Pictured people or hands with joints:
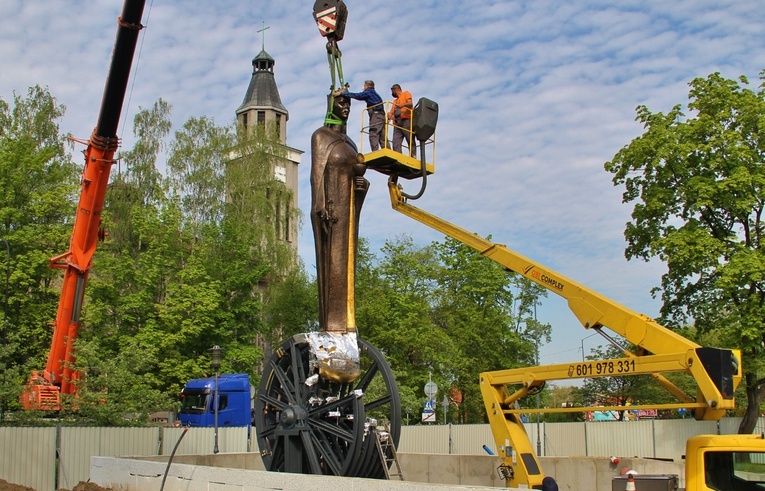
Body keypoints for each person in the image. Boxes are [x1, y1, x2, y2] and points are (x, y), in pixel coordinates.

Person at [310, 92, 369, 335]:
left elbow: (355, 181)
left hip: (348, 215)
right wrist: (319, 204)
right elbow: (317, 173)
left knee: (347, 265)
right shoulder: (321, 137)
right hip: (331, 213)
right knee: (333, 264)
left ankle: (347, 324)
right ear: (330, 103)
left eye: (349, 103)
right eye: (341, 102)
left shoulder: (351, 144)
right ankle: (332, 326)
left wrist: (361, 189)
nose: (346, 107)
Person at [334, 80, 385, 151]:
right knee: (382, 136)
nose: (363, 87)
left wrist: (341, 93)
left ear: (367, 86)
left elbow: (357, 96)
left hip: (376, 115)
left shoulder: (369, 92)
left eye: (364, 86)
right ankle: (387, 149)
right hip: (381, 116)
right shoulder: (374, 94)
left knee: (374, 132)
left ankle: (375, 151)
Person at [387, 83, 415, 157]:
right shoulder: (395, 101)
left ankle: (413, 156)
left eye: (392, 91)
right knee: (396, 142)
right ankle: (398, 156)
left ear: (395, 90)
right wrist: (389, 115)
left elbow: (410, 103)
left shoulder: (406, 93)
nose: (392, 93)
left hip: (406, 120)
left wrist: (403, 104)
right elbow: (391, 112)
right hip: (397, 123)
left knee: (410, 139)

### About this task
The answer must be an exact copy of the records, with no pictures in it.

### Written answer
Body keypoints for each person in the image. Boxes are [x1, y1, x2, y2] and points are (x, y), in pixel coordinates.

Person at [310, 92, 369, 335]:
left elbow: (355, 181)
left hip: (348, 215)
right wrist: (319, 204)
right elbow: (317, 173)
left knee: (347, 265)
right shoulder: (321, 137)
right hip: (331, 213)
right knee: (333, 264)
left ankle: (347, 324)
right ear: (330, 103)
left eye: (349, 103)
right eye: (341, 102)
left shoulder: (351, 144)
right ankle: (332, 326)
left wrist: (361, 189)
nose: (346, 107)
Person at [334, 80, 385, 151]:
right knee: (382, 136)
nose: (363, 87)
left wrist: (341, 93)
left ear: (367, 86)
left elbow: (357, 96)
left hip: (376, 115)
left shoulder: (369, 92)
left eye: (364, 86)
right ankle: (387, 149)
right hip: (381, 116)
right shoulder: (374, 94)
left knee: (374, 132)
left ankle: (375, 151)
Person at [387, 83, 415, 157]:
right shoulder: (395, 101)
left ankle: (413, 156)
left eye: (392, 91)
right knee: (396, 142)
right ankle: (398, 156)
left ear: (395, 90)
right wrist: (389, 115)
left elbow: (410, 103)
left shoulder: (406, 93)
nose: (392, 93)
left hip: (406, 120)
left wrist: (403, 104)
right elbow: (391, 112)
right hip: (397, 123)
left knee: (410, 139)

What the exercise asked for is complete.